Lawmakers have sweetened the legislation by including one of Scott’s top priorities in the bill, a provision that limits universities from hiking tuition without legislative approval.

That allows Scott to sell the legislation as a financial boon for all students, not just undocumented immigrants.

“On behalf of all of Florida’s families who dream of a brighter future for their kids, and all of our students who aspire to achieve success in the classroom and in the workforce, we will keep fighting to help every student in Florida afford a college education,” Scott said in a statement after the bill passed the Senate Judiciary Committee Tuesday by a 7-2 vote, with four Republicans in support and two in opposition.

Alcock said Scott is walking a fine line with the tuition measure, trying to “have his cake and eat it” by quietly backing a priority of the Hispanic community while working to minimize Tea Party anger. Ultimately, the rewards are probably worth the risk.

“Tea Party people are going to show up no matter what and they’re not going to vote for” Scott’s Democratic opponent, expected to be Charlie Crist, Alcock said.

The legislation still has two more committee stops in the Senate. The fact that top Republicans on the Judiciary Committee voted for the bill is a favorable sign for the measure. Supporters included Sen. John Thrasher, the former Republican Party of Florida chairman, and Sen. Andy Gardiner, the next Senate president.

Sen. Bill Galvano, R-Bradenton, voted against the bill at an earlier committee stop but has agreed to let it be heard next by the Appropriations Subcommittee on Education, which Galvano chairs. Sen. Nancy Detert, R-Venice, also is on the committee.

There is strong interest in the issue among the Hispanic population in Sarasota and Manatee counties, said Victoria Karins, a Sarasota immigration attorney who has helped DeMaman and roughly 150 other young people in the region gain a measure of legal status through the Deferred Action for Childhood Arrivals program announced by President Barack Obama in 2012.

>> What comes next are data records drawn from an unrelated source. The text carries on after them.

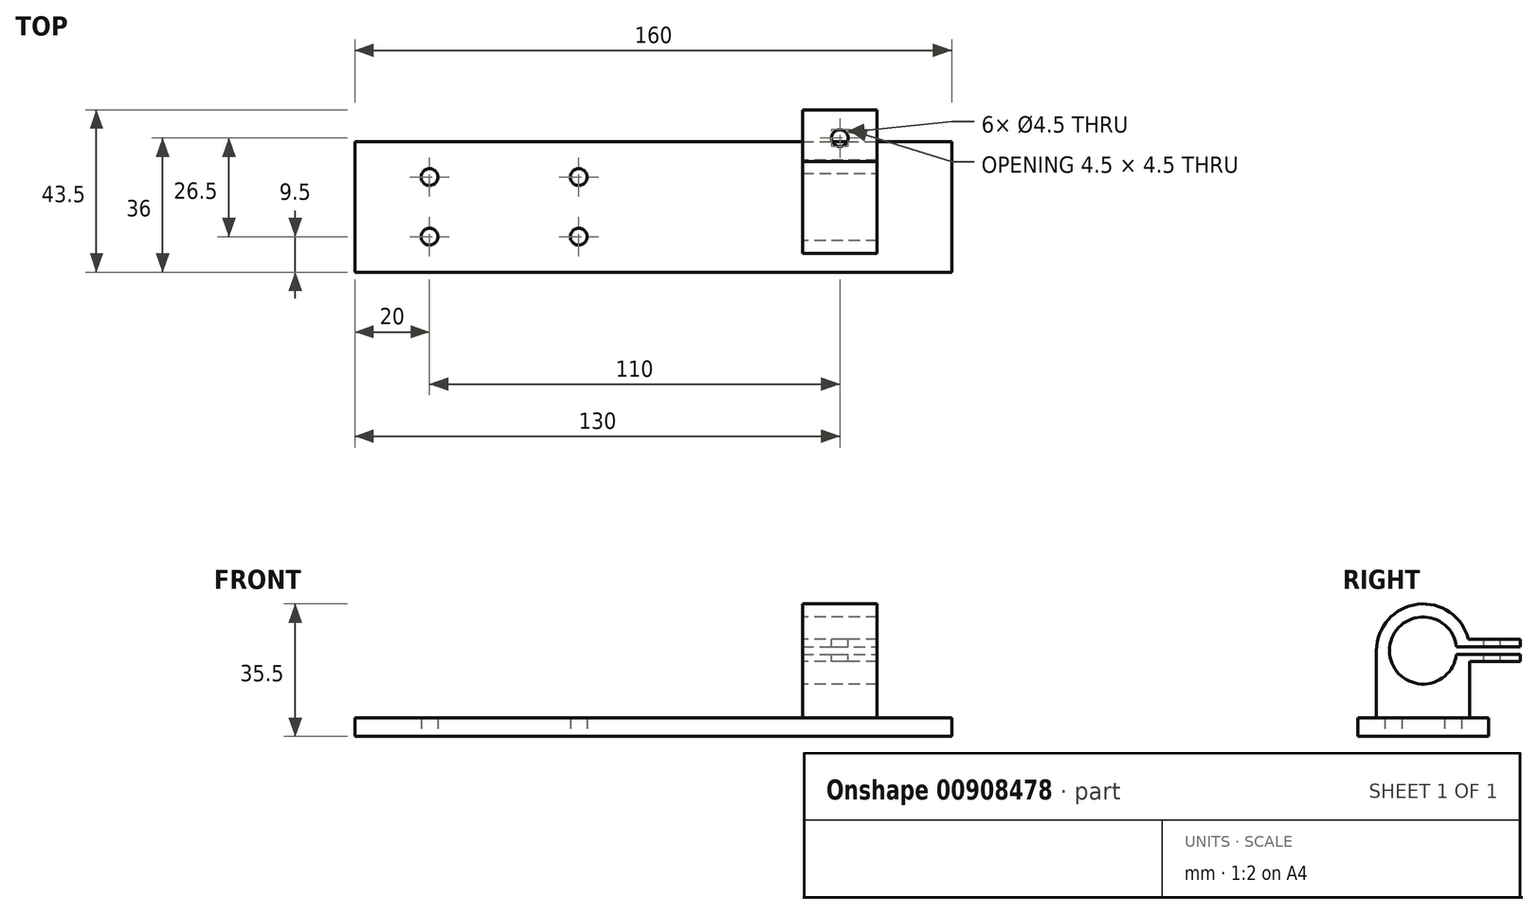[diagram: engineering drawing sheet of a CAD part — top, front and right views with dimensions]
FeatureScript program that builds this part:
annotation { "Feature Type Name" : "Feature", "Feature Type Description" : "" }
export const myFeature = defineFeature(function(context is Context, id is Id, definition is map)
    precondition{}
    {
        {
            var Q0;
            Q0=qCreatedBy(makeId("Top.planeOp"),FACE);
            var sketch = newSketch(context, id + "F0", { "sketchPlane" : qUnion([Q0])});
            skLineSegment(sketch, "E0.bottom", {"start": v(0, 0) * mm, "end": v(160, 0) * mm});
            skLineSegment(sketch, "E0.top", {"start": v(0, 35) * mm, "end": v(160, 35) * mm});
            skLineSegment(sketch, "E0.left", {"start": v(0, 0) * mm, "end": v(0, 35) * mm});
            skLineSegment(sketch, "E0.right", {"start": v(160, 0) * mm, "end": v(160, 35) * mm});
            skSolve(sketch);
        }
        {
            var Q0;
            Q0=makeQuery(id+"F0.imprint","IMPRINT",FACE,{"disambiguationData":[TD([[makeQuery(id+"F0.imprint","IMPRINT",EDGE,{"derivedFrom":sQuery(id+"F0.wireOp",EDGE,"E0.bottom")}),1.0]])]});
            extrude(context, id + "F1", {"entities" : qUnion([Q0]), "depth" : 5 * mm, "offsetDistance" : 25 * mm});
        }
        {
            var Q0;
            Q0=makeQuery(id+"F1.opExtrude","CAP_FACE",FACE,{"disambiguationData":[OSD([sQuery(id+"F0.wireOp",EDGE,"E0.bottom"),sQuery(id+"F0.wireOp",EDGE,"E0.top"),sQuery(id+"F0.wireOp",EDGE,"E0.left"),sQuery(id+"F0.wireOp",EDGE,"E0.right")])],"isStart":true});
            var sketch = newSketch(context, id + "F2", { "sketchPlane" : qUnion([Q0])});
            skCircle(sketch, "E1", {"center": v(20, -9.5) * mm, "radius": 2.25 * mm});
            skCircle(sketch, "E2", {"center": v(20, -25.5) * mm, "radius": 2.25 * mm});
            skCircle(sketch, "E3", {"center": v(60, -9.5) * mm, "radius": 2.25 * mm});
            skCircle(sketch, "E4", {"center": v(60, -25.5) * mm, "radius": 2.25 * mm});
            skSolve(sketch);
        }
        {
            var Q0;
            Q0=sQuery(id+"F2.wireOp",VERTEX,"E1.center");
            var Q1;
            Q1=sQuery(id+"F2.wireOp",VERTEX,"E3.center");
            var Q2;
            Q2=sQuery(id+"F2.wireOp",VERTEX,"E4.center");
            var Q3;
            Q3=sQuery(id+"F2.wireOp",VERTEX,"E2.center");
            var Q4;
            Q4=makeQuery(id+"F1.opExtrude","SWEPT_BODY",BODY,{"disambiguationData":[OSD([sQuery(id+"F0.wireOp",EDGE,"E0.bottom"),sQuery(id+"F0.wireOp",EDGE,"E0.top"),sQuery(id+"F0.wireOp",EDGE,"E0.left"),sQuery(id+"F0.wireOp",EDGE,"E0.right")])]});
            hole(context, id + "F3", {"style" : HoleStyle.SIMPLE, "endStyle" : HoleEndStyle.THROUGH, "standardTappedOrClearance" : lookupTablePath({ "fit" : "Normal", "standard" : "ISO", "size" : "M4", "type" : "Clearance" }), "standardBlindInLast" : lookupTablePath({ "fit" : "Normal", "standard" : "ISO", "size" : "M4", "type" : "Clearance" }), "holeDiameter" : 4.5 * mm, "majorDiameter" : 5 * mm, "isTappedThrough" : true, "tappedDepth" : 12 * mm, "tapClearance" : 3, "locations" : qUnion([Q0, Q1, Q2, Q3]), "scope" : qUnion([Q4])});
        }
        {
            var Q0;
            Q0=qCreatedBy(makeId("Right.planeOp"),FACE);
            cPlane(context, id + "F4", {"entities" : qUnion([Q0]), "cplaneType" : CPlaneType.OFFSET, "offset" : 120 * mm, "width" : 150 * mm, "height" : 150 * mm});
        }
        {
            var Q0;
            Q0=qCreatedBy(id+"F4.planeOp",FACE);
            var sketch = newSketch(context, id + "F5", { "sketchPlane" : qUnion([Q0])});
            skLineSegment(sketch, "E5", {"start": v(5, 5) * mm, "end": v(30, 5) * mm});
            skLineSegment(sketch, "E6", {"start": v(5, 5) * mm, "end": v(5, 23) * mm});
            skLineSegment(sketch, "E7", {"start": v(30, 5) * mm, "end": v(30, 23) * mm});
            skArc(sketch, "E8", {"start": v(30, 23) * mm, "mid": v(17.5, 35.5) * mm, "end": v(5, 23) * mm});
            skCircle(sketch, "E9", {"center": v(17.5, 23) * mm, "radius": 9 * mm});
            skSolve(sketch);
        }
        {
            var Q0;
            Q0=makeQuery(id+"F5.imprint","IMPRINT",FACE,{"disambiguationData":[TD([[makeQuery(id+"F5.imprint","IMPRINT",EDGE,{"derivedFrom":sQuery(id+"F5.wireOp",EDGE,"E5")}),1.0]])]});
            extrude(context, id + "F6", {"entities" : qUnion([Q0]), "operationType" : NewBodyOperationType.ADD, "depth" : 20 * mm, "offsetDistance" : 25 * mm});
        }
        {
            var Q0;
            Q0=makeQuery(id+"F6.opExtrude","CAP_FACE",FACE,{"disambiguationData":[OSD([sQuery(id+"F5.wireOp",EDGE,"E5"),sQuery(id+"F5.wireOp",EDGE,"E6"),sQuery(id+"F5.wireOp",EDGE,"E7"),sQuery(id+"F5.wireOp",EDGE,"E8"),sQuery(id+"F5.wireOp",EDGE,"E9")])],"isStart":false});
            var sketch = newSketch(context, id + "F7", { "sketchPlane" : qUnion([Q0])});
            skLineSegment(sketch, "E10", {"start": v(26.44, 24) * mm, "end": v(29.96, 24) * mm});
            skLineSegment(sketch, "E11", {"start": v(26.44, 22) * mm, "end": v(30, 22) * mm});
            skArc(sketch, "E12", {"start": v(26.44, 22) * mm, "mid": v(26.5, 23) * mm, "end": v(26.44, 24) * mm});
            skLineSegment(sketch, "E13", {"start": v(30, 22) * mm, "end": v(30, 23) * mm});
            skArc(sketch, "E14", {"start": v(30, 23) * mm, "mid": v(29.99, 23.5) * mm, "end": v(29.96, 24) * mm});
            skSolve(sketch);
        }
        {
            var Q0;
            Q0=makeQuery(id+"F7.imprint","IMPRINT",FACE,{"disambiguationData":[TD([[makeQuery(id+"F7.imprint","IMPRINT",EDGE,{"derivedFrom":sQuery(id+"F7.wireOp",EDGE,"E10")}),-1.0]])]});
            extrude(context, id + "F8", {"entities" : qUnion([Q0]), "operationType" : NewBodyOperationType.REMOVE, "oppositeDirection" : true, "depth" : 25 * mm, "offsetDistance" : 25 * mm});
        }
        {
            var Q0;
            Q0=qCreatedBy(id+"F4.planeOp",FACE);
            var sketch = newSketch(context, id + "F9", { "sketchPlane" : qUnion([Q0])});
            skLineSegment(sketch, "E15.bottom", {"start": v(28.5, 24) * mm, "end": v(43.5, 24) * mm});
            skLineSegment(sketch, "E15.top", {"start": v(28.5, 26) * mm, "end": v(43.5, 26) * mm});
            skLineSegment(sketch, "E15.left", {"start": v(28.5, 24) * mm, "end": v(28.5, 26) * mm});
            skLineSegment(sketch, "E15.right", {"start": v(43.5, 24) * mm, "end": v(43.5, 26) * mm});
            skLineSegment(sketch, "E16.bottom", {"start": v(28.5, 22) * mm, "end": v(43.5, 22) * mm});
            skLineSegment(sketch, "E16.top", {"start": v(28.5, 20) * mm, "end": v(43.5, 20) * mm});
            skLineSegment(sketch, "E16.left", {"start": v(28.5, 22) * mm, "end": v(28.5, 20) * mm});
            skLineSegment(sketch, "E16.right", {"start": v(43.5, 22) * mm, "end": v(43.5, 20) * mm});
            skSolve(sketch);
        }
        {
            var Q0;
            Q0=makeQuery(id+"F9.imprint","IMPRINT",FACE,{"disambiguationData":[TD([[makeQuery(id+"F9.imprint","IMPRINT",EDGE,{"derivedFrom":sQuery(id+"F9.wireOp",EDGE,"E16.bottom")}),-1.0]])]});
            var Q1;
            Q1=makeQuery(id+"F9.imprint","IMPRINT",FACE,{"disambiguationData":[TD([[makeQuery(id+"F9.imprint","IMPRINT",EDGE,{"derivedFrom":sQuery(id+"F9.wireOp",EDGE,"E15.bottom")}),1.0]])]});
            extrude(context, id + "F10", {"entities" : qUnion([Q0, Q1]), "operationType" : NewBodyOperationType.ADD, "depth" : 20 * mm, "offsetDistance" : 25 * mm});
        }
        {
            var Q0;
            Q0=makeQuery(id+"F10.opExtrude","SWEPT_FACE",FACE,{"disambiguationData":[OSD([sQuery(id+"F9.wireOp",EDGE,"E15.top")])]});
            var sketch = newSketch(context, id + "F11", { "sketchPlane" : qUnion([Q0])});
            skCircle(sketch, "E17", {"center": v(130, 36) * mm, "radius": 2.5 * mm, "construction": true});
            skLineSegment(sketch, "E18", {"start": v(130, 36) * mm, "end": v(120, 36) * mm, "construction": true});
            skSolve(sketch);
        }
        {
            var Q0;
            Q0=sQuery(id+"F11.wireOp",VERTEX,"E18.start");
            var Q1;
            Q1=makeQuery(id+"F1.opExtrude","SWEPT_BODY",BODY,{"disambiguationData":[OSD([sQuery(id+"F0.wireOp",EDGE,"E0.bottom"),sQuery(id+"F0.wireOp",EDGE,"E0.top"),sQuery(id+"F0.wireOp",EDGE,"E0.left"),sQuery(id+"F0.wireOp",EDGE,"E0.right")])]});
            hole(context, id + "F12", {"style" : HoleStyle.SIMPLE, "endStyle" : HoleEndStyle.BLIND, "standardTappedOrClearance" : lookupTablePath({ "fit" : "Normal", "standard" : "ISO", "size" : "M4", "type" : "Clearance" }), "standardBlindInLast" : lookupTablePath({ "fit" : "Normal", "standard" : "ISO", "size" : "M4", "type" : "Clearance" }), "holeDiameter" : 4.5 * mm, "majorDiameter" : 5 * mm, "holeDepth" : 12 * mm, "isTappedThrough" : true, "tappedDepth" : 12 * mm, "tapClearance" : 3, "locations" : qUnion([Q0]), "scope" : qUnion([Q1])});
        }
    });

Deferred action allows younger immigrants who have been in the country for years to obtain a driver’s license, Social Security number and limited protection against deportation.

The in-state tuition bill is another step toward “being able to really fully integrate them into society,” Karins said.

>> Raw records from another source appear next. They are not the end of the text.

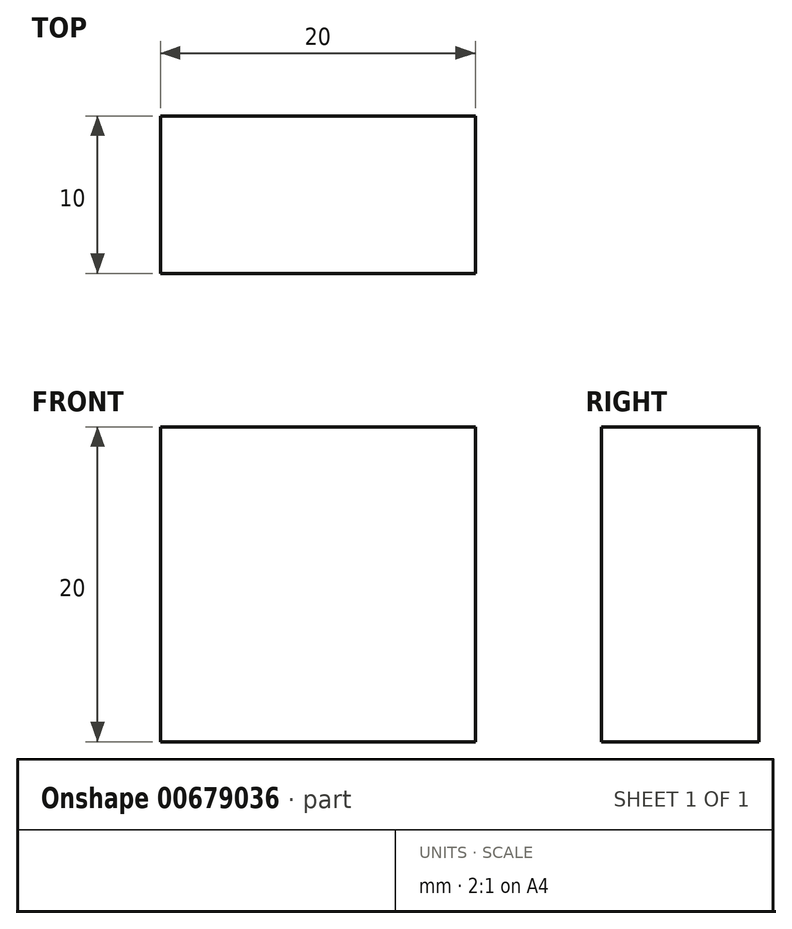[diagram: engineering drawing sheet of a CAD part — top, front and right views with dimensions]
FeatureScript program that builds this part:
annotation { "Feature Type Name" : "Feature", "Feature Type Description" : "" }
export const myFeature = defineFeature(function(context is Context, id is Id, definition is map)
    precondition{}
    {
        {
            var Q0;
            Q0=qCreatedBy(makeId("Front.planeOp"),FACE);
            var sketch = newSketch(context, id + "F0", { "sketchPlane" : qUnion([Q0])});
            skLineSegment(sketch, "E0.bottom", {"start": v(0, 0) * mm, "end": v(-20, 0) * mm});
            skLineSegment(sketch, "E0.top", {"start": v(0, 20) * mm, "end": v(-20, 20) * mm});
            skLineSegment(sketch, "E0.left", {"start": v(0, 0) * mm, "end": v(0, 20) * mm});
            skLineSegment(sketch, "E0.right", {"start": v(-20, 0) * mm, "end": v(-20, 20) * mm});
            skSolve(sketch);
        }
        {
            var Q0;
            Q0=makeQuery(id+"F0.imprint","IMPRINT",FACE,{"disambiguationData":[TD([[makeQuery(id+"F0.imprint","IMPRINT",EDGE,{"derivedFrom":sQuery(id+"F0.wireOp",EDGE,"E0.bottom")}),-1.0]])]});
            extrude(context, id + "F1", {"entities" : qUnion([Q0]), "depth" : 10 * mm, "offsetDistance" : 25 * mm});
        }
    });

DeMaman’s father works as a mechanic. Her mother cleans houses. They emphasize the importance of education.

“They always tell us, ‘The reason why we brought you to this country was to do good in school,’ and fortunately I really like school,” said DeMaman, who has lived in Sarasota since the fourth grade and speaks without an accent.

Bright and highly motivated, DeMaman has long been focused on a medical career. She took medical billing classes at the Sarasota County Technical Institute while in high school and served as president of SCTI’s Future Business Leaders of America club.

Working at a medical practice over the last year has sparked an interest in becoming a doctor. But the costs can seem daunting.

“It is discouraging,” she said. “And why would you want to discourage somebody from getting an education?”